* **What you have to do**:
In your copy, include every record exactly and no pictures.

* **Data under study**:
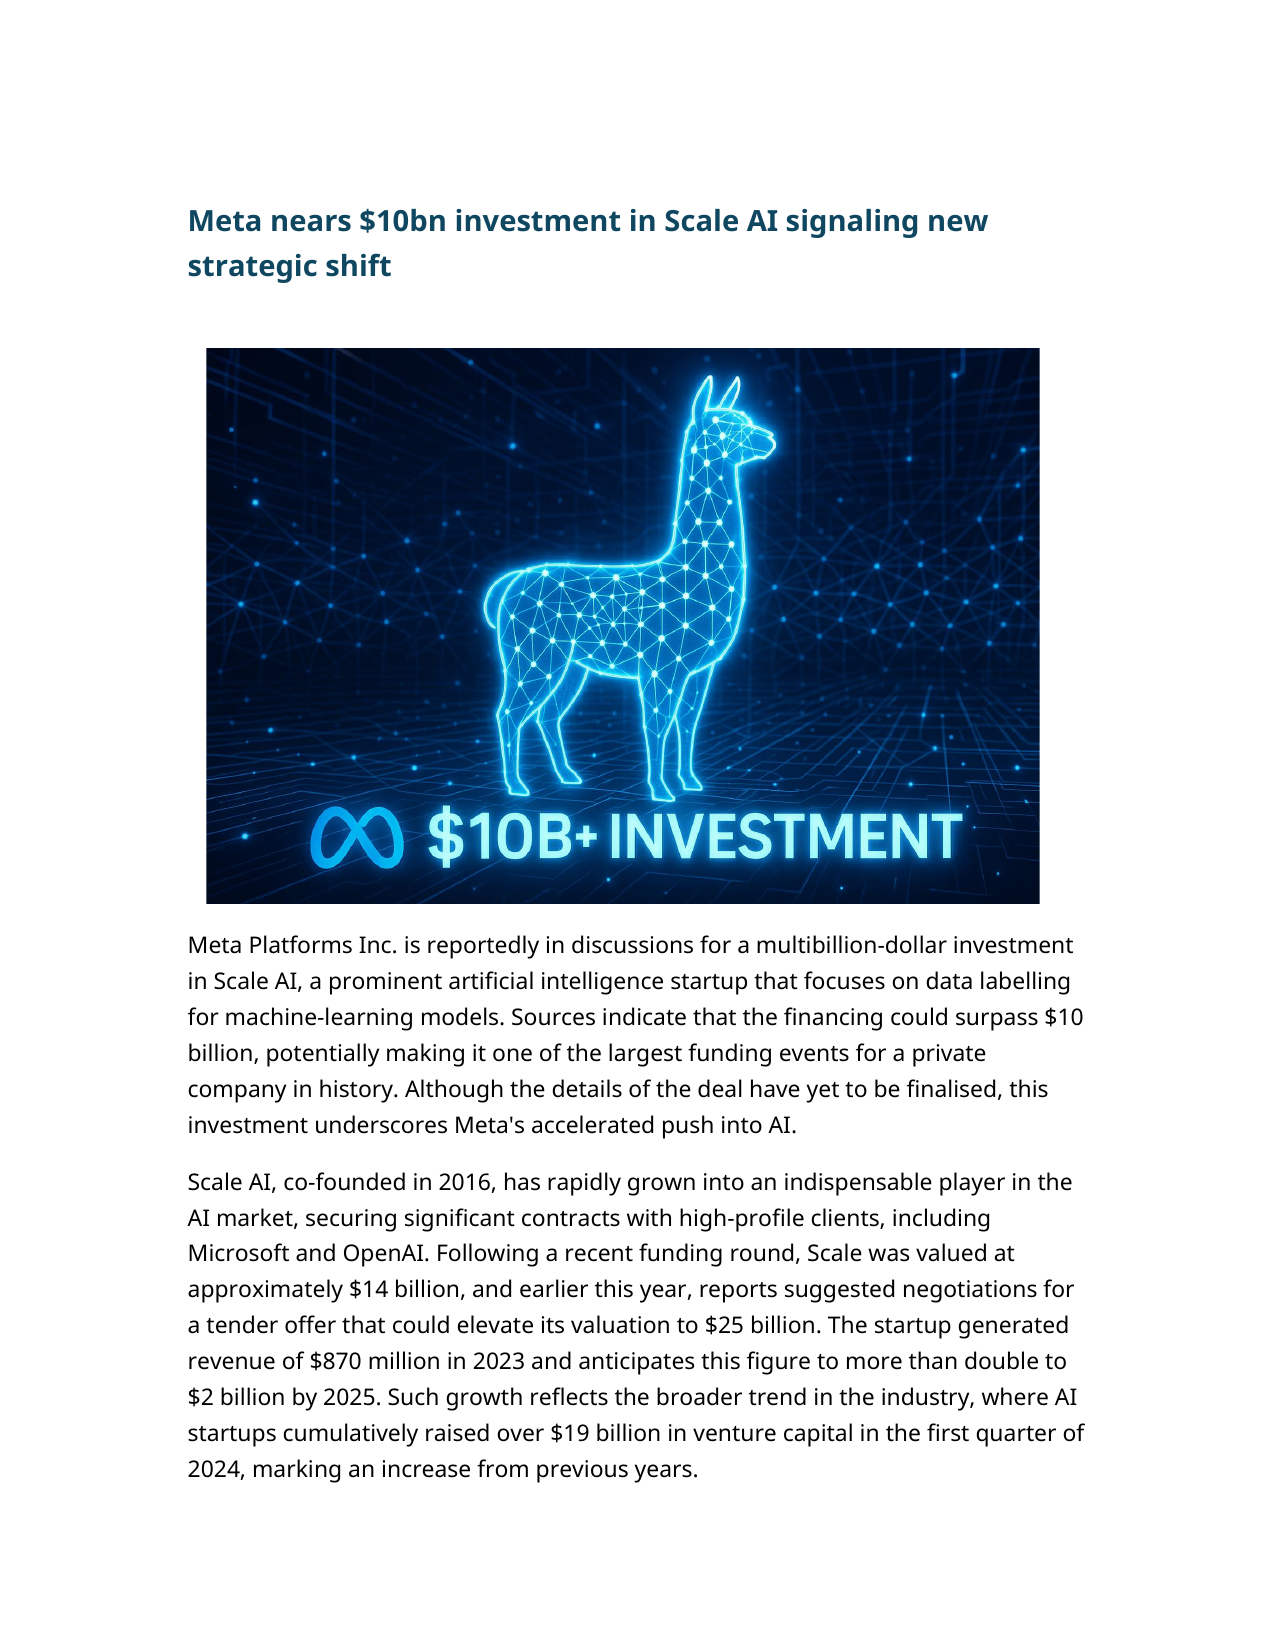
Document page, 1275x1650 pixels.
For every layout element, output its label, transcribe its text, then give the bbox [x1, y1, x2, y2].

text Scale AI, co-founded in 2016, has rapidly grown into an indispensable player in the AI market, securing significant contracts with high-profile clients, including Microsoft and OpenAI. Following a recent funding round, Scale was valued at approximately $14 billion, and earlier this year, reports suggested negotiations for a tender offer that could elevate its valuation to $25 billion. The startup generated revenue of $870 million in 2023 and anticipates this figure to more than double to $2 billion by 2025. Such growth reflects the broader trend in the industry, where AI startups cumulatively raised over $19 billion in venture capital in the first quarter of 2024, marking an increase from previous years. [187, 1166, 1087, 1484]
text Meta Platforms Inc. is reportedly in discussions for a multibillion-dollar investment in Scale AI, a prominent artificial intelligence startup that focuses on data labelling for machine-learning models. Sources indicate that the financing could surpass $10 billion, potentially making it one of the largest funding events for a private company in history. Although the details of the deal have yet to be finalised, this investment underscores Meta's accelerated push into AI. [187, 929, 1087, 1140]
subtitle Meta nears $10bn investment in Scale AI signaling new strategic shift [187, 200, 1087, 285]
picture [206, 348, 1040, 904]
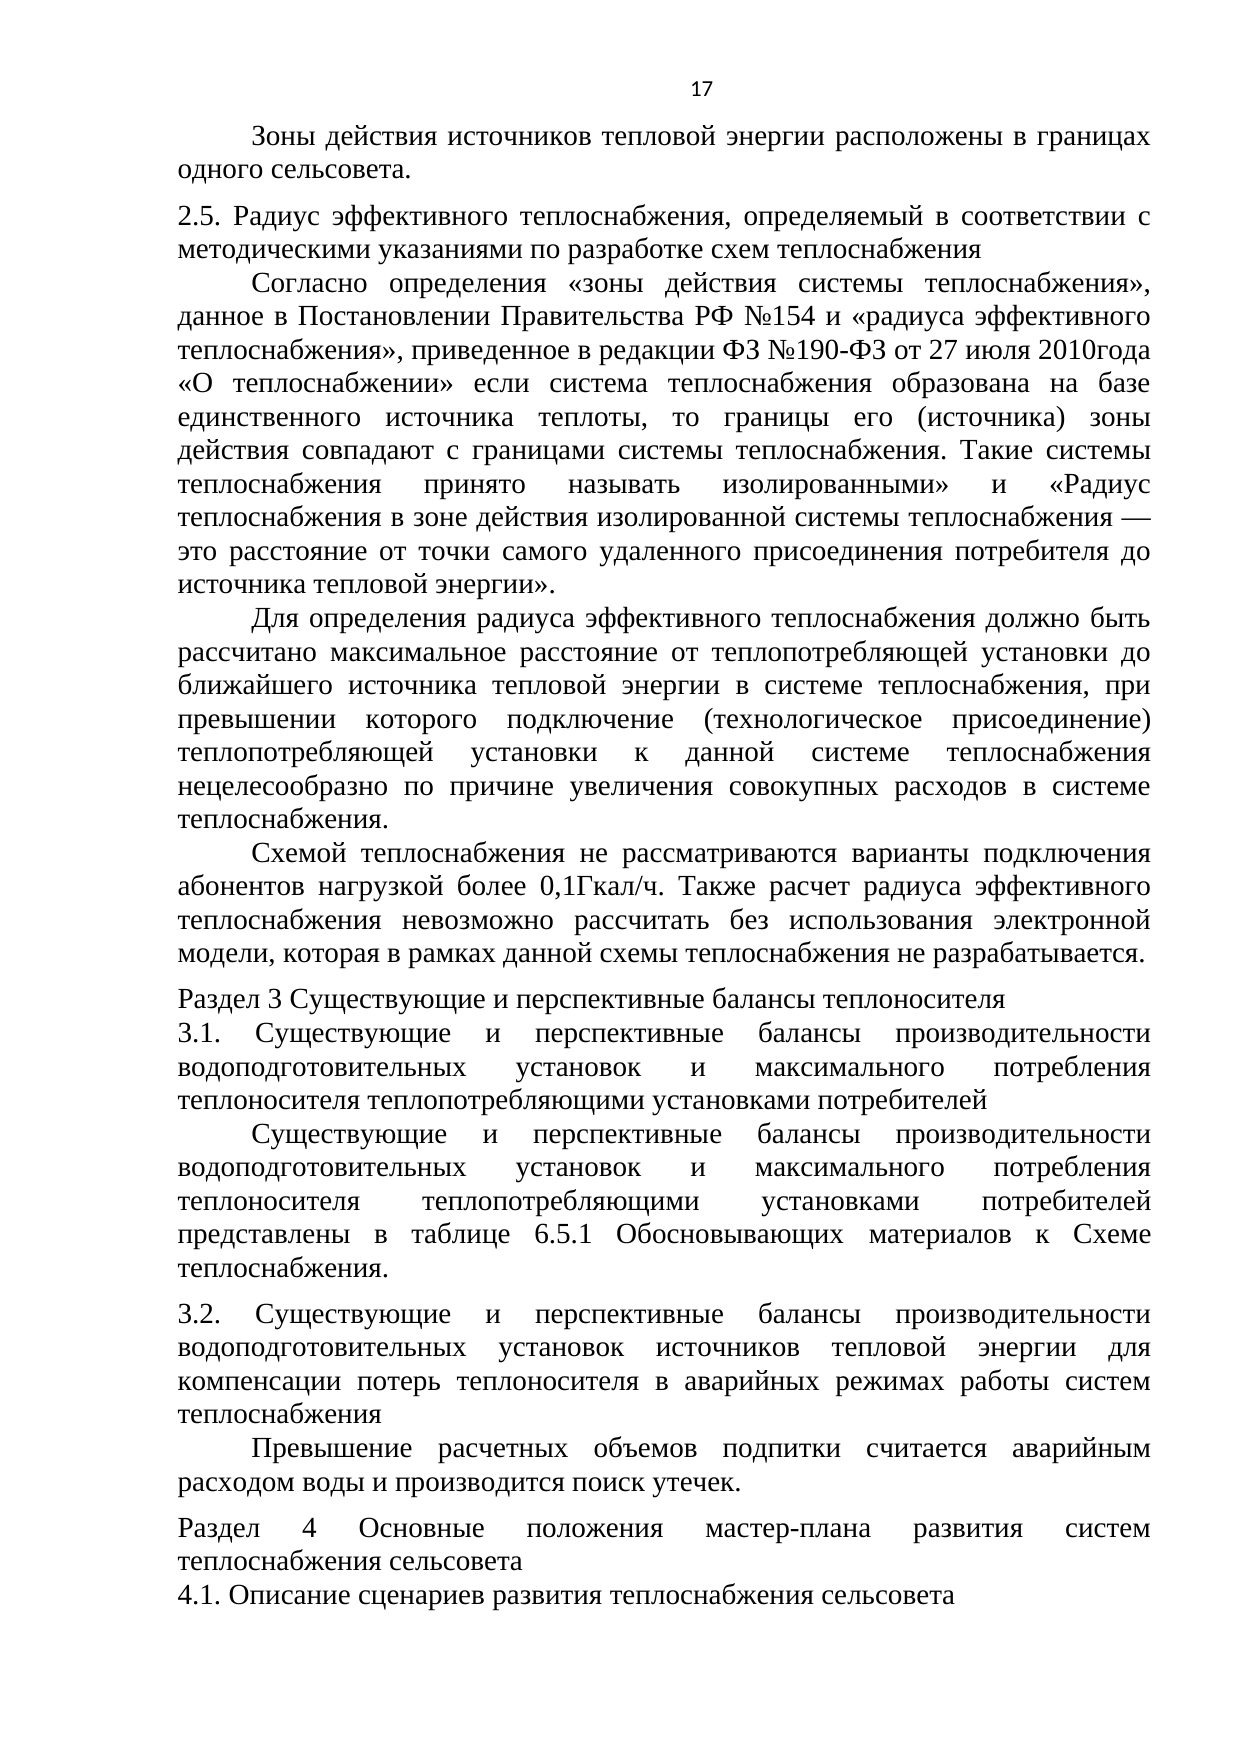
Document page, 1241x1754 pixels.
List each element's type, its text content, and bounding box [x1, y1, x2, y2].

* **Solution to this exercise**:
Document page, 1275x1650 pixels.
For every layout element, output its label, transcribe its text, then give the bbox [x1, y1, x2, y2].

text Scale AI, co-founded in 2016, has rapidly grown into an indispensable player in the AI market, securing significant contracts with high-profile clients, including Microsoft and OpenAI. Following a recent funding round, Scale was valued at approximately $14 billion, and earlier this year, reports suggested negotiations for a tender offer that could elevate its valuation to $25 billion. The startup generated revenue of $870 million in 2023 and anticipates this figure to more than double to $2 billion by 2025. Such growth reflects the broader trend in the industry, where AI startups cumulatively raised over $19 billion in venture capital in the first quarter of 2024, marking an increase from previous years. [187, 1166, 1087, 1484]
text Meta Platforms Inc. is reportedly in discussions for a multibillion-dollar investment in Scale AI, a prominent artificial intelligence startup that focuses on data labelling for machine-learning models. Sources indicate that the financing could surpass $10 billion, potentially making it one of the largest funding events for a private company in history. Although the details of the deal have yet to be finalised, this investment underscores Meta's accelerated push into AI. [187, 929, 1087, 1140]
subtitle Meta nears $10bn investment in Scale AI signaling new strategic shift [187, 200, 1087, 285]
picture [206, 348, 1040, 904]
Document page, 1241x1754 pixels.
List each element's type, its text content, and bounding box [x1, y1, x2, y2].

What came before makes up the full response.